We’re not embroiled in a crisis restricted to one group, one class, one generation. When there is injustice, cruelty, racism, or discrimination of any type—all of humanity suffers. We cannot shut our eyes to it, minimize it, or breathe a sigh of relief that we’re not the target of those who choose to act in hatred against their fellow man.

We must stop questioning a rape victim or battered woman about her choices leading up to the assault. We must stop asking if victims of police brutality have a criminal record. When we choose to ask these questions, we create pathways in our heads and hearts that build degrees of acceptability. There is NEVER a situation that justifies cruelty, abuse, or murder!

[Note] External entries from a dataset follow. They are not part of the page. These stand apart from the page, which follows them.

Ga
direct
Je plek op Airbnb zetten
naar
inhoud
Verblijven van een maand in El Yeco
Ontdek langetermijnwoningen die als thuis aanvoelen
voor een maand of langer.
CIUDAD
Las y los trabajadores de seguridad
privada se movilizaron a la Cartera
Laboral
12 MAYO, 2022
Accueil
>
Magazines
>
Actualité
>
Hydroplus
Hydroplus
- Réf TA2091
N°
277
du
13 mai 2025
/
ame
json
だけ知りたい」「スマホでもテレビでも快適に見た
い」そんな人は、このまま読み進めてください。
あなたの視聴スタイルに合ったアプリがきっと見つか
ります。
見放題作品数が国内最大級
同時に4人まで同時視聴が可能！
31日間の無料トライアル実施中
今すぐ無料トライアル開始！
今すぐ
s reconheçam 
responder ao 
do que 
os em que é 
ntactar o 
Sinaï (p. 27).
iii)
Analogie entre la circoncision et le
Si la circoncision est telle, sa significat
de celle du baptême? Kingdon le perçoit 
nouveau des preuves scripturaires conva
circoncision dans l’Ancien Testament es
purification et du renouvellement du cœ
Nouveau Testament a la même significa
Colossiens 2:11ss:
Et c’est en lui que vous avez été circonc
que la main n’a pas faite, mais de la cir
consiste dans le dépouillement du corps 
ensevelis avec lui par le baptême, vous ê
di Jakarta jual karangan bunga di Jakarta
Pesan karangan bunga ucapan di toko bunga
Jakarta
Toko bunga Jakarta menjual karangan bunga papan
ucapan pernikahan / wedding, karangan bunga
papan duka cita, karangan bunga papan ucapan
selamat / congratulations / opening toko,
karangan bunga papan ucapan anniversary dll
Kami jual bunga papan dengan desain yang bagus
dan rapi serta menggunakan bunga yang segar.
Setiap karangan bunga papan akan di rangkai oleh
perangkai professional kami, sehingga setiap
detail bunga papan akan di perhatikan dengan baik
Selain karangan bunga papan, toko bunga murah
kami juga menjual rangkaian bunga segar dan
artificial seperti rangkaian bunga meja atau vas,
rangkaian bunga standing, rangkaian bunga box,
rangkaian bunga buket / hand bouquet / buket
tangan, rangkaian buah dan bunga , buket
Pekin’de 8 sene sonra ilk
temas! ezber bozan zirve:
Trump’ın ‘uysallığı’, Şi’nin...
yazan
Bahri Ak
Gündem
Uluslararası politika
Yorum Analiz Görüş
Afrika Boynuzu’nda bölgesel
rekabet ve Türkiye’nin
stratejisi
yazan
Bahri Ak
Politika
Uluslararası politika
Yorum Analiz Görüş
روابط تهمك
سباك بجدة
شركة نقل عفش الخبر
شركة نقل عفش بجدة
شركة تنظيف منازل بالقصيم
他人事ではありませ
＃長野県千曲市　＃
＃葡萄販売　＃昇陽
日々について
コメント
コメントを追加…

We all have human rights that shouldn’t have to be enforced by law but should be practiced as a choice by every human.

In the early postwar days of World War II, Martin Niemöller spoke to his own failure to burn down the “harmless” bias in his own heart and the consequences that followed. “First, they came for the socialist, but I did not speak out—because I was not a socialist.

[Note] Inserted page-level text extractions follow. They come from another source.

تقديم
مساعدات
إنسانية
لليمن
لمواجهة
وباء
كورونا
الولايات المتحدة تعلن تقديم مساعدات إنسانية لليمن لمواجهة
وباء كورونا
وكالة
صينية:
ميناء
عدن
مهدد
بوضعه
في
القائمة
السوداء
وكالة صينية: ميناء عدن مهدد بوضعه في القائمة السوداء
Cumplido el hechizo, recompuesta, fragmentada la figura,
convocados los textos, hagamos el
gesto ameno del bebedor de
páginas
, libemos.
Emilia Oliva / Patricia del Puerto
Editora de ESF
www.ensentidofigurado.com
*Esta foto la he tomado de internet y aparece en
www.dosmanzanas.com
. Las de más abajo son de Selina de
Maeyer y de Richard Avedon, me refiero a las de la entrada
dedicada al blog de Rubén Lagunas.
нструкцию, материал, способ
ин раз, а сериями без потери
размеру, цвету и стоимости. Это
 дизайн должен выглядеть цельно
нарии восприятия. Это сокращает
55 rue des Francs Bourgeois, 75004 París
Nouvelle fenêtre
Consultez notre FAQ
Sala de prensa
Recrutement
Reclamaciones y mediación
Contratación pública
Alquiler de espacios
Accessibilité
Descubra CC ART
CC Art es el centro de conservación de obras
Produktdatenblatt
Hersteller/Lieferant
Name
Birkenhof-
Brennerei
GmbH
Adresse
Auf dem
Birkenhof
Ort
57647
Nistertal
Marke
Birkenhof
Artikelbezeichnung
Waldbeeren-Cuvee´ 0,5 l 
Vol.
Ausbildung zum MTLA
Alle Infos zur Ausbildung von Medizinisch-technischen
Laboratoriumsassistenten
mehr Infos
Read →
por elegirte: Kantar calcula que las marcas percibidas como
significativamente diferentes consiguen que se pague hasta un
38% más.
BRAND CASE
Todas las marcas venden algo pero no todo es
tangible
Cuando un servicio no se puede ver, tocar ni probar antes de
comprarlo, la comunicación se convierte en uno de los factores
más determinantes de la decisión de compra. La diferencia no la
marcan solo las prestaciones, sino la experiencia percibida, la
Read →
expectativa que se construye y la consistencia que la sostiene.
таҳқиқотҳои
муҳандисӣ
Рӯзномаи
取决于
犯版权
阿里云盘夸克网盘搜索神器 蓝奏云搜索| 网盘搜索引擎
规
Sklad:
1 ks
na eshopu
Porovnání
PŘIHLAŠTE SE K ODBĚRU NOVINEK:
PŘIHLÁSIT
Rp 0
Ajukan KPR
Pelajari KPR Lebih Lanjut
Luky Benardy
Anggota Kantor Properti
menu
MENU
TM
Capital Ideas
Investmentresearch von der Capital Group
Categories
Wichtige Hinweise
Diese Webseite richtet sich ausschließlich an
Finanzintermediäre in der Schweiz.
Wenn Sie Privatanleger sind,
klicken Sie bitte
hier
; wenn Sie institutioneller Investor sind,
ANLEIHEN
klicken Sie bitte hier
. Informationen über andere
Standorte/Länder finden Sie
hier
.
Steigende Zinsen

Then they came for the trade unionist, and I did not speak out—because I was not a trade unionist.

Then they came for the Jew, and I did not speak out—because I was not a Jew. Then they came for me—and there was no one left to speak for me.” - Martin Niemöller

Where do we go from here? Where do we start? How do we honor the memories of those who can no longer speak for themselves, but who should never be silenced? It comes down to the choices we make from the moment we open our eyes in the morning until we take our last breath in life. What will our choices say about us? What do we want the world to remember about us when we’re gone?